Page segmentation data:
*** Block opens ***

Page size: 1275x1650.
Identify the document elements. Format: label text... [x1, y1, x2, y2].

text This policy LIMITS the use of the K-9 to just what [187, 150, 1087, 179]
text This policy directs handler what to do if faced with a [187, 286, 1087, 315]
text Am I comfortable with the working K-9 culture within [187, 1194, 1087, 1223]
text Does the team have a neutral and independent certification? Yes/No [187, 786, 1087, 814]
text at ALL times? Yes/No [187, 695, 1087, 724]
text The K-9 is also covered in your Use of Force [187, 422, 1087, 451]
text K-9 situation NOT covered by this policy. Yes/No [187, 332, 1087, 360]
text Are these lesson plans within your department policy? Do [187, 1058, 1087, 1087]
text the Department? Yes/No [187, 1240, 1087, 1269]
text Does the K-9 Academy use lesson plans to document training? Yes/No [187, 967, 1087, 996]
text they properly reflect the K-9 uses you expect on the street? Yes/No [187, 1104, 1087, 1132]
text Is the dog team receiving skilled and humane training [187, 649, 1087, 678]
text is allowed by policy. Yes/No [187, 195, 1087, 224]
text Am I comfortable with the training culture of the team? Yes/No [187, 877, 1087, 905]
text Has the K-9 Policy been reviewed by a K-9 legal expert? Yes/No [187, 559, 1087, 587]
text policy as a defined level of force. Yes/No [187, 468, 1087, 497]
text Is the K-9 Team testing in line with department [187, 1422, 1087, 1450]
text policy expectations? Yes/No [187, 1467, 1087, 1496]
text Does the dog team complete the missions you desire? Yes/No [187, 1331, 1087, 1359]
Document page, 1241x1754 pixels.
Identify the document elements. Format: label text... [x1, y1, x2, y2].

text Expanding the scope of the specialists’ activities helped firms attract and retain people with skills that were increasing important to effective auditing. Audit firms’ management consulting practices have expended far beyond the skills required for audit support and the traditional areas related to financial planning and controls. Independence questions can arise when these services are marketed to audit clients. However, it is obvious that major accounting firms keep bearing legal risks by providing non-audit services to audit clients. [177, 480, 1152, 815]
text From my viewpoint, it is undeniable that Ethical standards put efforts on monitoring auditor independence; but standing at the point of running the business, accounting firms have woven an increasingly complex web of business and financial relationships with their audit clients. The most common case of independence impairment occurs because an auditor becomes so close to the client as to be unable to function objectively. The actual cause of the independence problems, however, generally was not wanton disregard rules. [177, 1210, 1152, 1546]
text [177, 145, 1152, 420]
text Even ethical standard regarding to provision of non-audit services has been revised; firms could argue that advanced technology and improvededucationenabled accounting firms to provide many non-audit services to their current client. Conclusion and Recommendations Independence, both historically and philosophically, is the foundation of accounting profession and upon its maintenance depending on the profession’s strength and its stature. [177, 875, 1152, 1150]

*** Block closes ***

What to produce:
Exactly as written above, please repeat the entries.

Answer to the exercise:
Page size: 1275x1650.
Identify the document elements. Format: label text... [x1, y1, x2, y2].

text This policy LIMITS the use of the K-9 to just what [187, 150, 1087, 179]
text This policy directs handler what to do if faced with a [187, 286, 1087, 315]
text Am I comfortable with the working K-9 culture within [187, 1194, 1087, 1223]
text Does the team have a neutral and independent certification? Yes/No [187, 786, 1087, 814]
text at ALL times? Yes/No [187, 695, 1087, 724]
text The K-9 is also covered in your Use of Force [187, 422, 1087, 451]
text K-9 situation NOT covered by this policy. Yes/No [187, 332, 1087, 360]
text Are these lesson plans within your department policy? Do [187, 1058, 1087, 1087]
text the Department? Yes/No [187, 1240, 1087, 1269]
text Does the K-9 Academy use lesson plans to document training? Yes/No [187, 967, 1087, 996]
text they properly reflect the K-9 uses you expect on the street? Yes/No [187, 1104, 1087, 1132]
text Is the dog team receiving skilled and humane training [187, 649, 1087, 678]
text is allowed by policy. Yes/No [187, 195, 1087, 224]
text Am I comfortable with the training culture of the team? Yes/No [187, 877, 1087, 905]
text Has the K-9 Policy been reviewed by a K-9 legal expert? Yes/No [187, 559, 1087, 587]
text policy as a defined level of force. Yes/No [187, 468, 1087, 497]
text Is the K-9 Team testing in line with department [187, 1422, 1087, 1450]
text policy expectations? Yes/No [187, 1467, 1087, 1496]
text Does the dog team complete the missions you desire? Yes/No [187, 1331, 1087, 1359]
Document page, 1241x1754 pixels.
Identify the document elements. Format: label text... [x1, y1, x2, y2].

text Expanding the scope of the specialists’ activities helped firms attract and retain people with skills that were increasing important to effective auditing. Audit firms’ management consulting practices have expended far beyond the skills required for audit support and the traditional areas related to financial planning and controls. Independence questions can arise when these services are marketed to audit clients. However, it is obvious that major accounting firms keep bearing legal risks by providing non-audit services to audit clients. [177, 480, 1152, 815]
text From my viewpoint, it is undeniable that Ethical standards put efforts on monitoring auditor independence; but standing at the point of running the business, accounting firms have woven an increasingly complex web of business and financial relationships with their audit clients. The most common case of independence impairment occurs because an auditor becomes so close to the client as to be unable to function objectively. The actual cause of the independence problems, however, generally was not wanton disregard rules. [177, 1210, 1152, 1546]
text [177, 145, 1152, 420]
text Even ethical standard regarding to provision of non-audit services has been revised; firms could argue that advanced technology and improvededucationenabled accounting firms to provide many non-audit services to their current client. Conclusion and Recommendations Independence, both historically and philosophically, is the foundation of accounting profession and upon its maintenance depending on the profession’s strength and its stature. [177, 875, 1152, 1150]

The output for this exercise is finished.